There was a piece of blue vinyl found floating at Barn Bay and there was a claim that they were 99% sure it was from BMP. I seem to remember hearing about this piece of fabric and I remember that it was also proven that it also could have come from a Ford Falcon car as those vehicles also used the same fabric and colour. To place the whole outcome of the search on a small piece of fabric found on a beach seems like just taking the easy way out.  How many missing aircraft have they excused from further searching as just saying, "We can't find them, so they must have crashed into the sea!"  

There was an ELT beacon signal heard from an aircraft flying between Dunedin and Invercargill - but there was no mention of the outcome of any investigation into that, in these files.

My Conclusion

I can fully understand Father Crosbie’s anxiousness at Big Bay of the situation he was in. He just wanted to get home, yet the fear of the unknown events that he could be confronted with due to the weather, makes you very indecisive.
He had tried twice to get through, but was forced back under duress of the weather.

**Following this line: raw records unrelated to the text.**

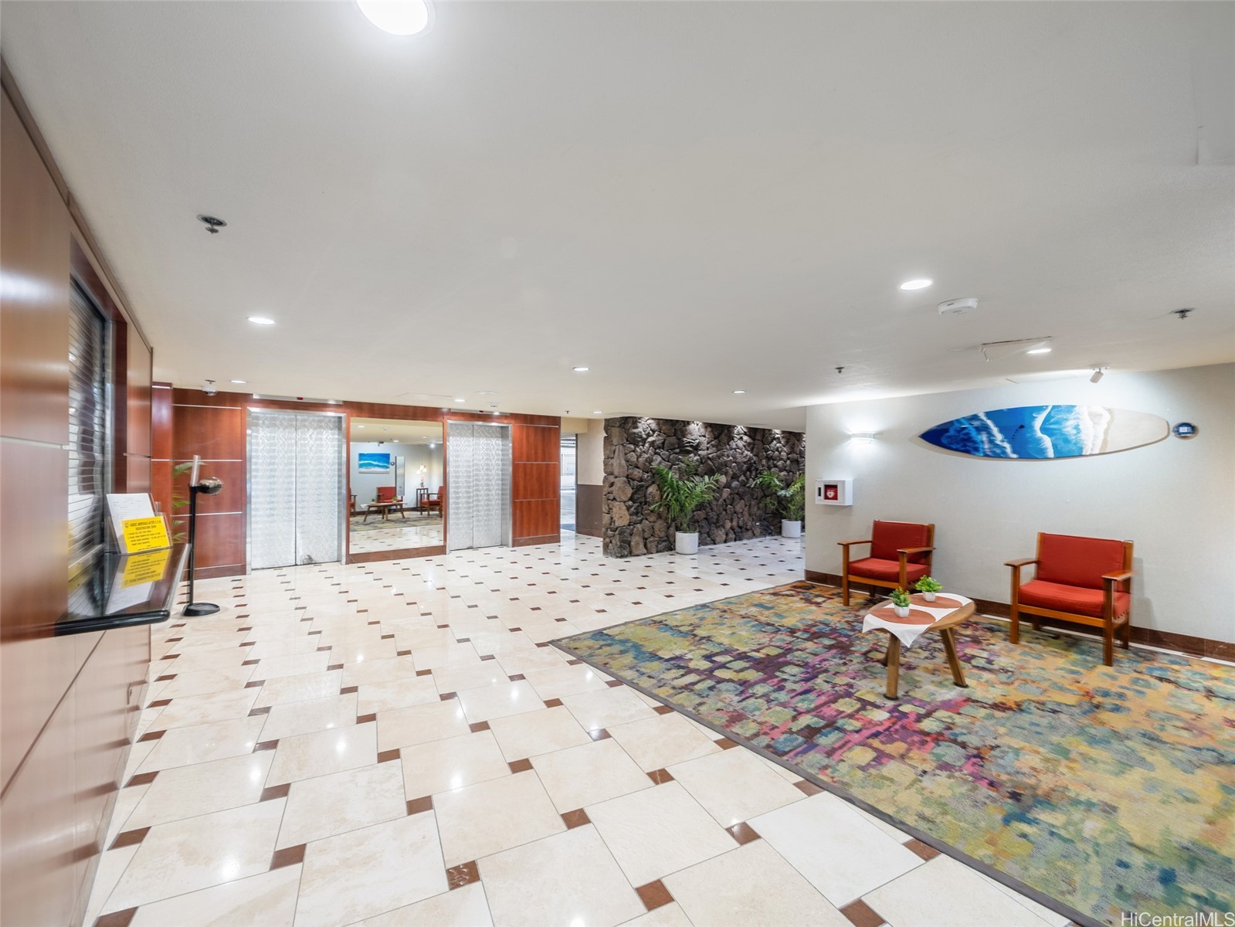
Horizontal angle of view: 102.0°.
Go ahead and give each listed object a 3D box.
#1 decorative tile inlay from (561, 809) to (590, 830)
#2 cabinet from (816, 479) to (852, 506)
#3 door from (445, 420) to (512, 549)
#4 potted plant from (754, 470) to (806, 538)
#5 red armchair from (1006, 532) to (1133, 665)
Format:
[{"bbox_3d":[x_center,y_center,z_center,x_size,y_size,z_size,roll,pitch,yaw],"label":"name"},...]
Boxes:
[{"bbox_3d":[-0.168,1.452,2.037,0.100,0.010,0.100,0,0,-25],"label":"decorative tile inlay"},{"bbox_3d":[2.589,0.348,5.968,0.180,0.300,0.370,1,-1,-39],"label":"cabinet"},{"bbox_3d":[-2.446,0.422,8.720,1.080,2.130,0.120,1,-1,-39],"label":"door"},{"bbox_3d":[3.475,0.822,10.146,1.200,1.400,1.100,1,0,-38],"label":"potted plant"},{"bbox_3d":[3.679,1.046,4.070,0.740,0.860,0.680,1,-1,-39],"label":"red armchair"}]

The first attempt was to see if he could make it across the top of the cloud, but had wisely turned back as there was another layer of cloud above the first layer…a death trap as has been proven, unfortunately, far too many times since.
The second attempt was to see if he could make it through under the cloud, but also found that impossible.
The last attempt was made after seeking advice from another pilot, good advice in the circumstances – “head south where the weather was clearing and get a weather report from Milford Sound (Flight Service)”, but as you know, it was just a little late for this as Milford had retired for the night.

What happened from there is pure conjecture, but if I was in that situation, and the weather appeared better to the south, I would head for Wilmot Pass.
Maybe on the way there, he found that the upper layer of cloud ended and attempted to go over the top?
It appears that whatever happened, at some point he flew into moist air (cloud) as with moist air below freezing point, you can get ice on the airframe and in particular the above wing fuel tank breather, and as he did not have a lot of fuel in reserve, any loss of fuel would have spelt disaster. Father Crosbie had no way of knowing of this fault in the design, as it was not known, or at least, not made public until 12 years later – 1990.